Document understanding data:
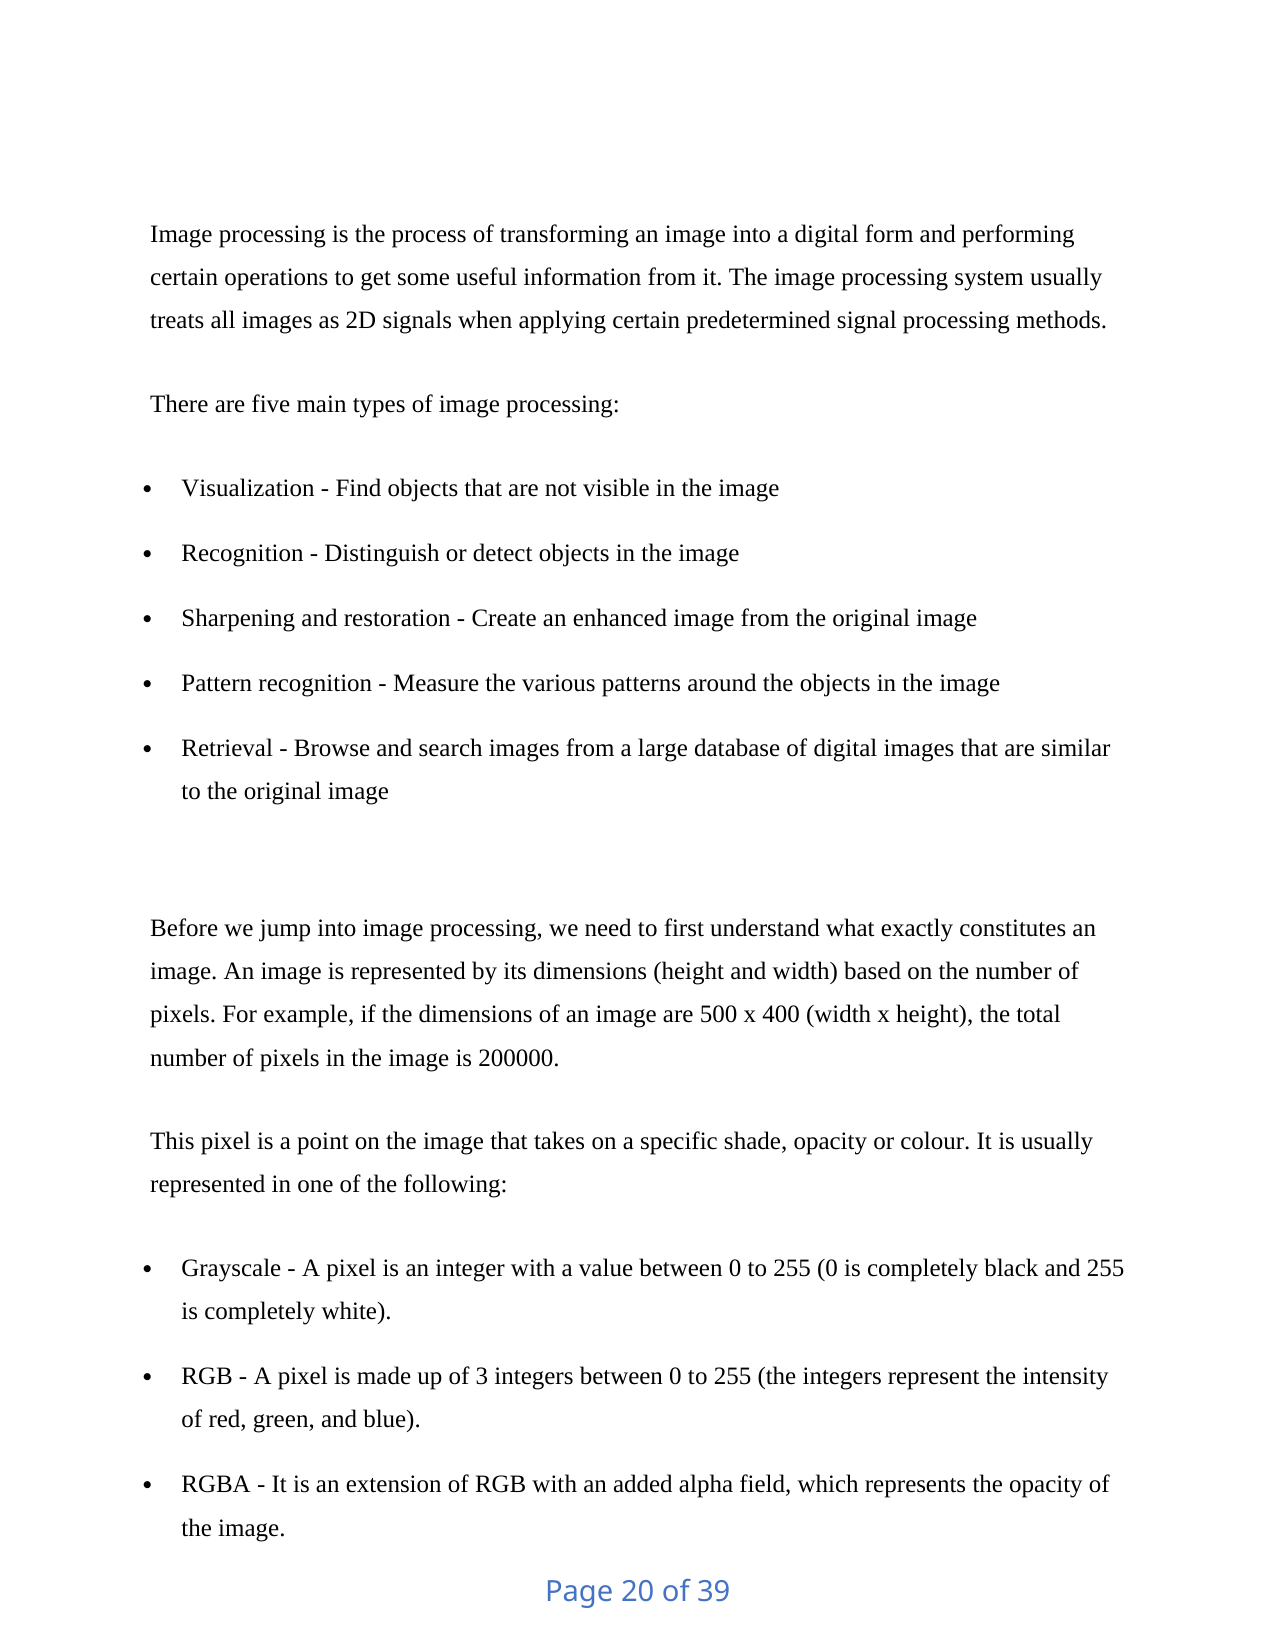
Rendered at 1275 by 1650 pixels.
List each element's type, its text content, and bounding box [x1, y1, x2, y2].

text Before we jump into image processing, we need to first understand what exactly constitutes an image. An image is represented by its dimensions (height and width) based on the number of pixels. For example, if the dimensions of an image are 500 x 400 (width x height), the total number of pixels in the image is 200000. [150, 913, 1125, 1071]
text This pixel is a point on the image that takes on a specific shade, opacity or colour. It is usually represented in one of the following: [150, 1126, 1125, 1198]
text There are five main types of image processing: [150, 389, 1125, 418]
list Retrieval - Browse and search images from a large database of digital images that are similar to the original image [144, 733, 1125, 805]
list Grayscale - A pixel is an integer with a value between 0 to 255 (0 is completely black and 255 is completely white). [144, 1253, 1125, 1325]
text Image processing is the process of transforming an image into a digital form and performing certain operations to get some useful information from it. The image processing system usually treats all images as 2D signals when applying certain predetermined signal processing methods. [150, 219, 1125, 334]
list Visualization - Find objects that are not visible in the image [144, 473, 1125, 502]
list Sharpening and restoration - Create an enhanced image from the original image [144, 603, 1125, 632]
list RGBA - It is an extension of RGB with an added alpha field, which represents the opacity of the image. [144, 1469, 1125, 1541]
list Pattern recognition - Measure the various patterns around the objects in the image [144, 668, 1125, 697]
list Recognition - Distinguish or detect objects in the image [144, 538, 1125, 567]
list RGB - A pixel is made up of 3 integers between 0 to 255 (the integers represent the intensity of red, green, and blue). [144, 1361, 1125, 1433]
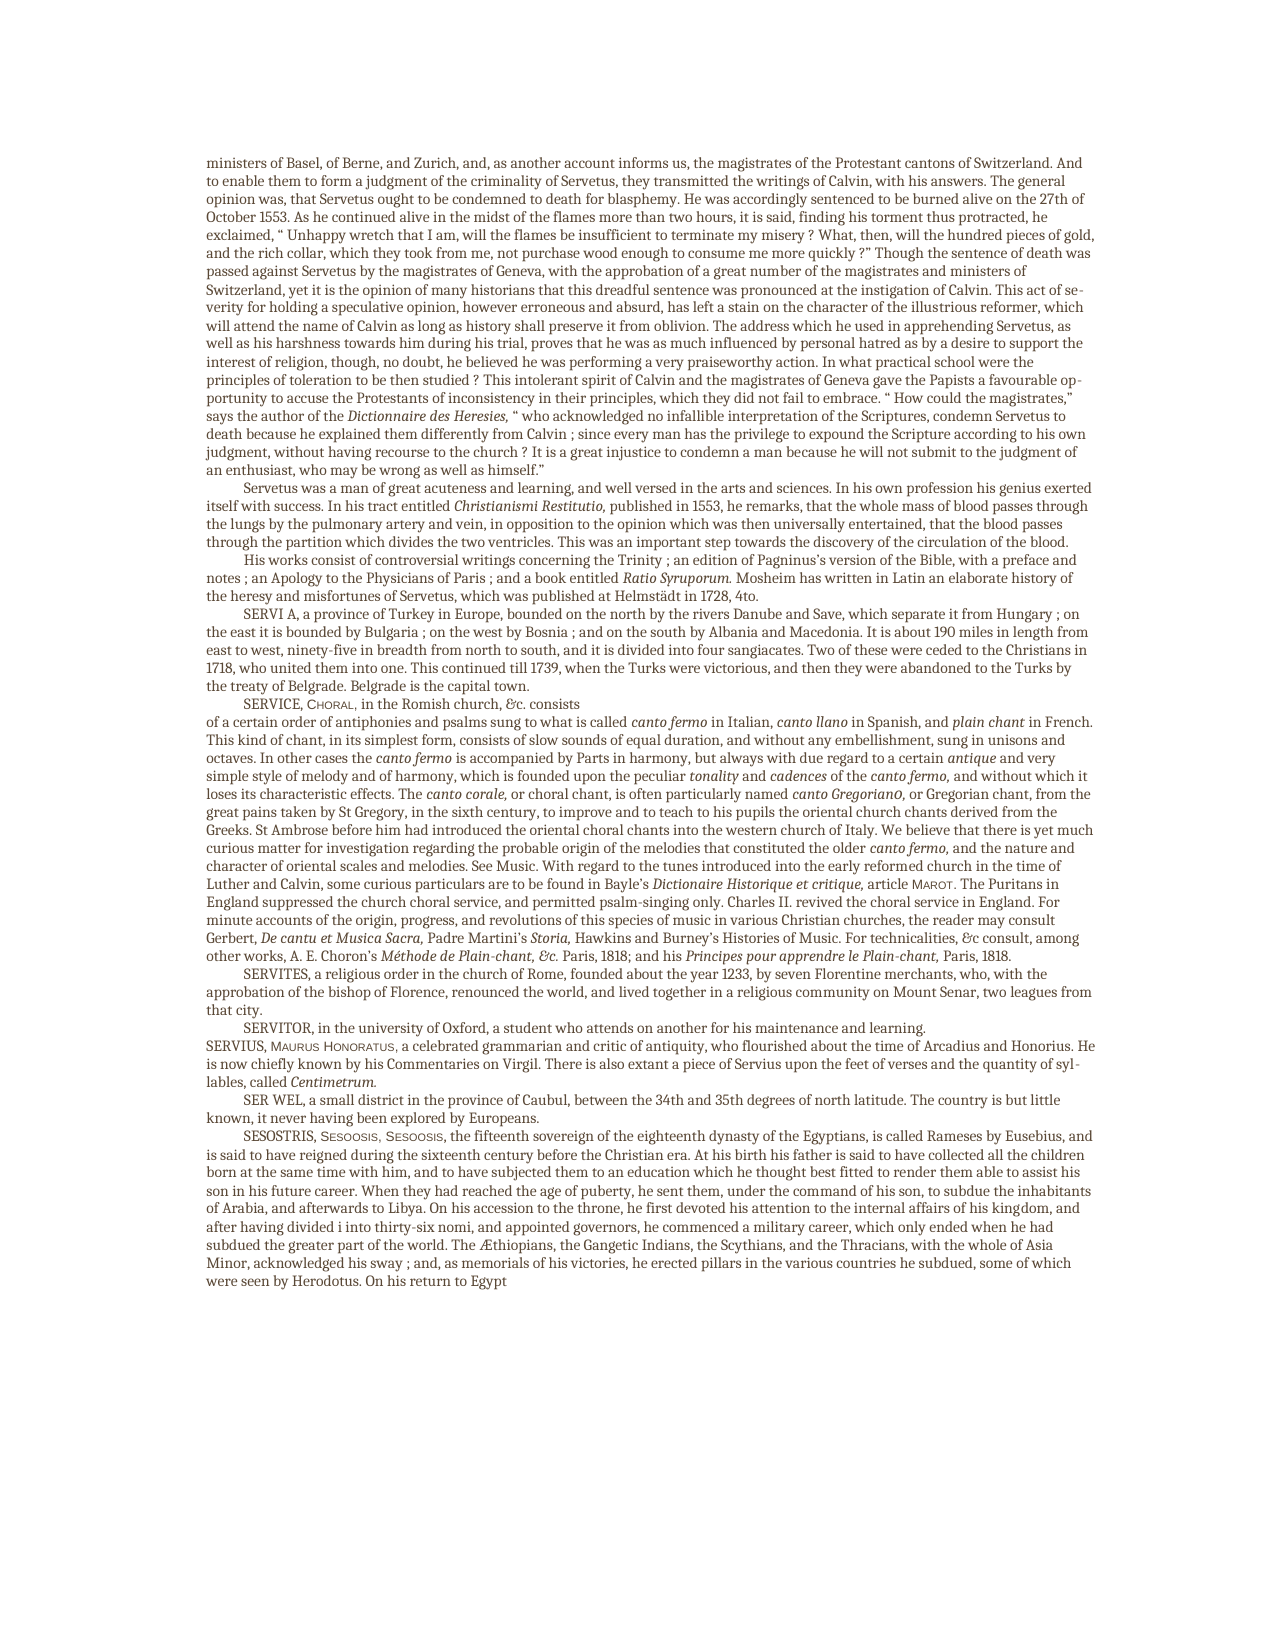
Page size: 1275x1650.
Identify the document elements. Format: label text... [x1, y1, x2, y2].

text SESOSTRIS, Sesoosis, Sesoosis, the fifteenth sovereign of the eighteenth dynasty of the Egyptians, is called Rameses by Eusebius, and is said to have reigned during the sixteenth century before the Christian era. At his birth his father is said to have collected all the children born at the same time with him, and to have subjected them to an education which he thought best fitted to render them able to assist his son in his future career. When they had reached the age of puberty, he sent them, under the command of his son, to subdue the inhabitants of Arabia, and afterwards to Libya. On his accession to the throne, he first devoted his attention to the internal affairs of his kingdom, and after having divided i into thirty-six nomi, and appointed governors, he commenced a military career, which only ended when he had subdued the greater part of the world. The Æthiopians, the Gangetic Indians, the Scythians, and the Thracians, with the whole of Asia Minor, acknowledged his sway ; and, as memorials of his victories, he erected pillars in the various countries he subdued, some of which were seen by Herodotus. On his return to Egypt [206, 1128, 1095, 1290]
text Servetus was a man of great acuteness and learning, and well versed in the arts and sciences. In his own profession his genius exerted itself with success. In his tract entitled Christianismi Restitutio, published in 1553, he remarks, that the whole mass of blood passes through the lungs by the pulmonary artery and vein, in opposition to the opinion which was then universally entertained, that the blood passes through the partition which divides the two ventricles. This was an important step towards the discovery of the circulation of the blood. [206, 479, 1095, 551]
text SERVITES, a religious order in the church of Rome, founded about the year 1233, by seven Florentine merchants, who, with the approbation of the bishop of Florence, renounced the world, and lived together in a religious community on Mount Senar, two leagues from that city. [206, 966, 1095, 1020]
text His works consist of controversial writings concerning the Trinity ; an edition of Pagninus’s version of the Bible, with a preface and notes ; an Apology to the Physicians of Paris ; and a book entitled Ratio Syruporum. Mosheim has written in Latin an elaborate history of the heresy and misfortunes of Servetus, which was published at Helmstädt in 1728, 4to. [206, 551, 1095, 605]
text SERVITOR, in the university of Oxford, a student who attends on another for his maintenance and learning. [206, 1020, 1095, 1038]
text ministers of Basel, of Berne, and Zurich, and, as another account informs us, the magistrates of the Protestant cantons of Switzerland. And to enable them to form a judgment of the criminality of Servetus, they transmitted the writings of Calvin, with his answers. The general opinion was, that Servetus ought to be condemned to death for blasphemy. He was accordingly sentenced to be burned alive on the 27th of October 1553. As he continued alive in the midst of the flames more than two hours, it is said, finding his torment thus protracted, he exclaimed, “ Unhappy wretch that I am, will the flames be insufficient to terminate my misery ? What, then, will the hundred pieces of gold, and the rich collar, which they took from me, not purchase wood enough to consume me more quickly ?” Though the sentence of death was passed against Servetus by the magistrates of Geneva, with the approbation of a great number of the magistrates and ministers of Switzerland, yet it is the opinion of many historians that this dreadful sentence was pronounced at the instigation of Calvin. This act of severity for holding a speculative opinion, however erroneous and absurd, has left a stain on the character of the illustrious reformer, which will attend the name of Calvin as long as history shall preserve it from oblivion. The address which he used in apprehending Servetus, as well as his harshness towards him during his trial, proves that he was as much influenced by personal hatred as by a desire to support the interest of religion, though, no doubt, he believed he was performing a very praiseworthy action. In what practical school were the principles of toleration to be then studied ? This intolerant spirit of Calvin and the magistrates of Geneva gave the Papists a favourable opportunity to accuse the Protestants of inconsistency in their principles, which they did not fail to embrace. “ How could the magistrates,” says the author of the Dictionnaire des Heresies, “ who acknowledged no infallible interpretation of the Scriptures, condemn Servetus to death because he explained them differently from Calvin ; since every man has the privilege to expound the Scripture according to his own judgment, without having recourse to the church ? It is a great injustice to condemn a man because he will not submit to the judgment of an enthusiast, who may be wrong as well as himself.” [206, 155, 1095, 479]
text SERVI A, a province of Turkey in Europe, bounded on the north by the rivers Danube and Save, which separate it from Hungary ; on the east it is bounded by Bulgaria ; on the west by Bosnia ; and on the south by Albania and Macedonia. It is about 190 miles in length from east to west, ninety-five in breadth from north to south, and it is divided into four sangiacates. Two of these were ceded to the Christians in 1718, who united them into one. This continued till 1739, when the Turks were victorious, and then they were abandoned to the Turks by the treaty of Belgrade. Belgrade is the capital town. [206, 605, 1095, 695]
text SER WEL, a small district in the province of Caubul, between the 34th and 35th degrees of north latitude. The country is but little known, it never having been explored by Europeans. [206, 1092, 1095, 1128]
text of a certain order of antiphonies and psalms sung to what is called canto fermo in Italian, canto llano in Spanish, and plain chant in French. This kind of chant, in its simplest form, consists of slow sounds of equal duration, and without any embellishment, sung in unisons and octaves. In other cases the canto fermo is accompanied by Parts in harmony, but always with due regard to a certain antique and very simple style of melody and of harmony, which is founded upon the peculiar tonality and cadences of the canto fermo, and without which it loses its characteristic effects. The canto corale, or choral chant, is often particularly named canto Gregorianο, or Gregorian chant, from the great pains taken by St Gregory, in the sixth century, to improve and to teach to his pupils the oriental church chants derived from the Greeks. St Ambrose before him had introduced the oriental choral chants into the western church of Italy. We believe that there is yet much curious matter for investigation regarding the probable origin of the melodies that constituted the older canto fermo, and the nature and character of oriental scales and melodies. See Music. With regard to the tunes introduced into the early reformed church in the time of Luther and Calvin, some curious particulars are to be found in Bayle’s Dictionaire Historique et critique, article Marot. The Puritans in England suppressed the church choral service, and permitted psalm-singing only. Charles II. revived the choral service in England. For minute accounts of the origin, progress, and revolutions of this species of music in various Christian churches, the reader may consult Gerbert, De cantu et Musica Sacra, Padre Martini’s Storia, Hawkins and Burney’s Histories of Music. For technicalities, &c consult, among other works, A. E. Choron’s Méthode de Plain-chant, &c. Paris, 1818; and his Principes pour apprendre le Plain-chant, Paris, 1818. [206, 713, 1095, 966]
text SERVIUS, Maurus Honoratus, a celebrated grammarian and critic of antiquity, who flourished about the time of Arcadius and Honorius. He is now chiefly known by his Commentaries on Virgil. There is also extant a piece of Servius upon the feet of verses and the quantity of syllables, called Centimetrum. [206, 1038, 1095, 1092]
text SERVICE, Choral, in the Romish church, &c. consists [206, 695, 1095, 713]
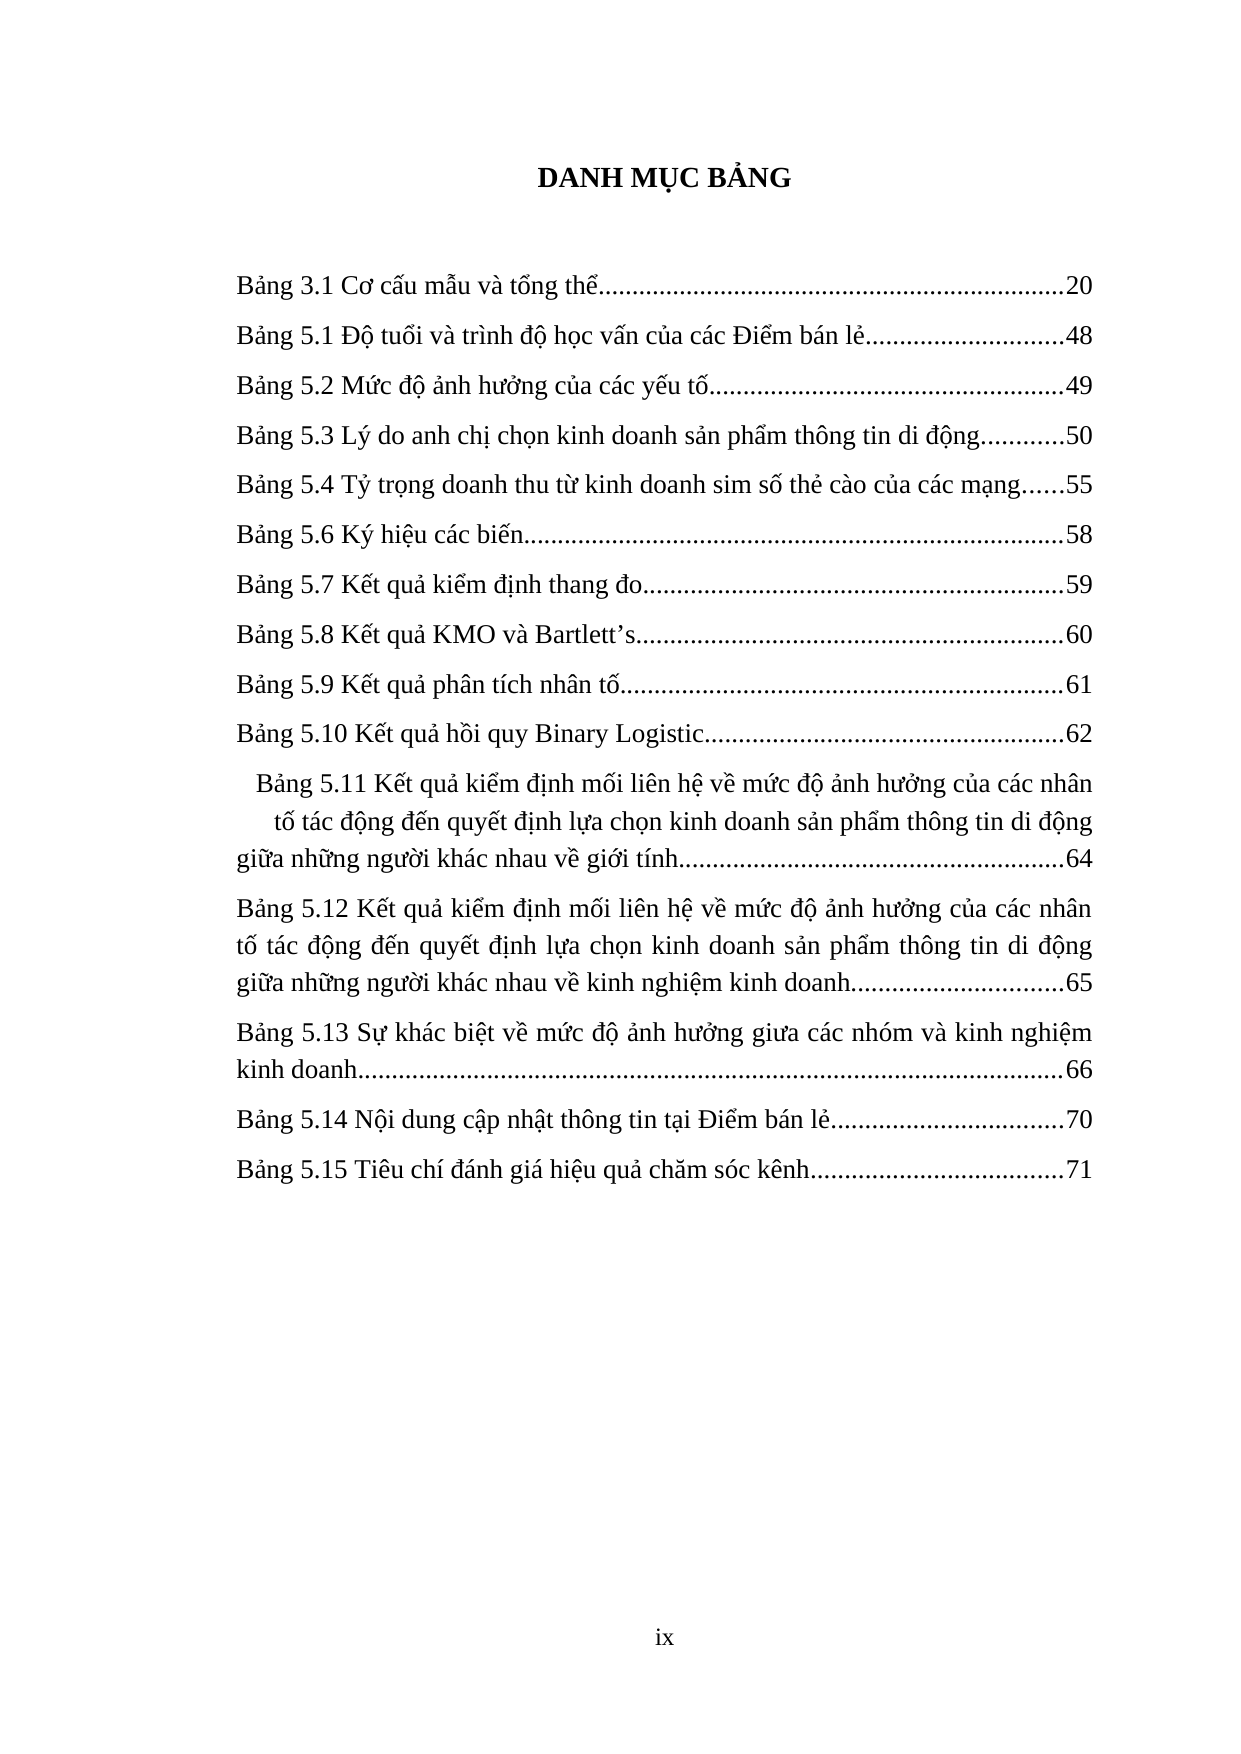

[Problem to solve]:
Go through the records above and report how many lines contain "images". Write the number only.

[Answer below]:
2